Record excerpts:

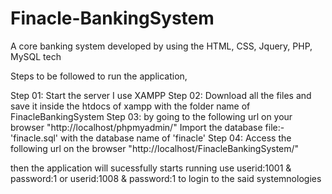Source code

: # Finacle-BankingSystem
A core banking system developed by using the HTML, CSS, Jquery, PHP, MySQL tech

Steps to be followed to run the application,

Step 01: Start the server I use XAMPP
Step 02: Download all the files and save it inside the htdocs of xampp with the folder name of FinacleBankingSystem
Step 03: by going to the following url on your browser "http://localhost/phpmyadmin/" Import the database file:- 'finacle.sql' with the database name of 'finacle'
Step 04: Access the following url on the browser "http://localhost/FinacleBankingSystem/"

then the application will sucessfully starts running use userid:1001 & password:1 or userid:1008 & password:1 to login to the said systemnologies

Problem description: Every line from the top of the records above to the line with "Step 04: Access", inclusive, should be duplicated exactly, minus the pictures.

Written solution:
Source code

: # Finacle-BankingSystem
A core banking system developed by using the HTML, CSS, Jquery, PHP, MySQL tech

Steps to be followed to run the application,

Step 01: Start the server I use XAMPP
Step 02: Download all the files and save it inside the htdocs of xampp with the folder name of FinacleBankingSystem
Step 03: by going to the following url on your browser "http://localhost/phpmyadmin/" Import the database file:- 'finacle.sql' with the database name of 'finacle'
Step 04: Access the following url on the browser "http://localhost/FinacleBankingSystem/"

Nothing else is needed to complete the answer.